Methods B cells subsets were quantified by flow cytometry in HCD and two separate cohorts of lupus patients. Purified DN2 and other B cell subsets were flow sorted and transcriptionally analyzed using RNA sequencing. Toll-like-receptor 7 (TLR7) signaling after stimulation with R848 was measured by staining with anti-phospho-tyrosine specific anti-ERK. Antibody secreting cell differentiation was induced using in vitro stimulation of sorted B cell subsets with a combination of TLR7 and cytokines.

Results DN2 were only a minor B cell subset in HCD (less than 5%) but were elevated in 20% of cohort 1 patients and 60% of cohort 2 (figure 1B).
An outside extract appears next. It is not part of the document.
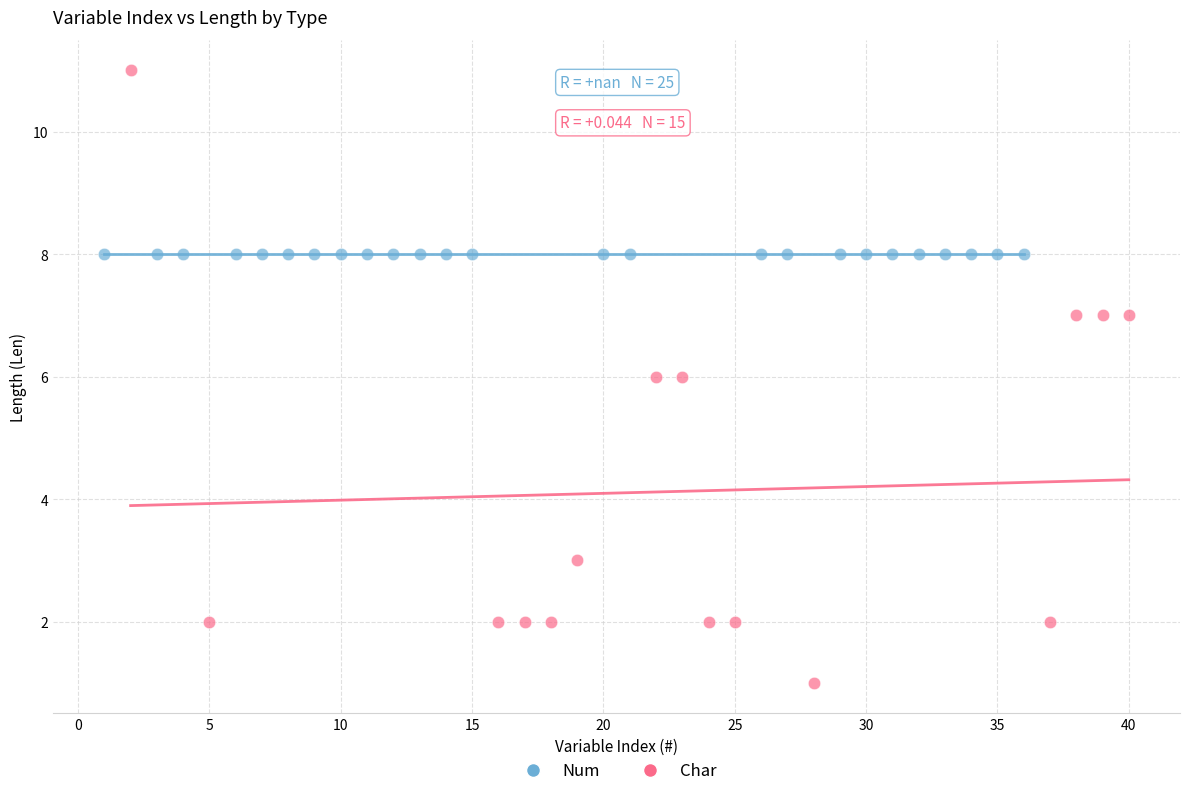

Which series reaches the minimum Y coordinate?

Char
In the patients with the largest expansions almost all B cells (80%) had a DN2 phenotype. DN2 cells predominate in African-American patients with active disease and nephritis, anti-Smith and anti-RNA autoantibodies. Among B cells, they express the highest levels of a T-bet/Zeb2 transcriptional network characteristic of effector T cells and lack the negative TLR regulator, TRAF5. Consistent with this transcriptional profile DN2 are hyper-responsive to TLR7. Moreover, DN2 cells share with activated naïve cells phenotypic, functional features, and a very similar transcriptome. When stimulated in vitro DN2 readily differentiated into plasma cells and produced autoantibodies.

Conclusions DN2 and activated naïve represent a separate B cell lineage with a distinct origin and function as they differed from other B cells subsets both in uniquely expressing several genes and a lack expression of other genes. This study defines a distinct differentiation fate of human autoreactive naïve B cells into effector plasma cell precursors with innate hyper-responsiveness to stimuli relevant to SLE, establishes the components and prominence of extrafollicular B cell activation in this disease, and identifies new therapeutic targets.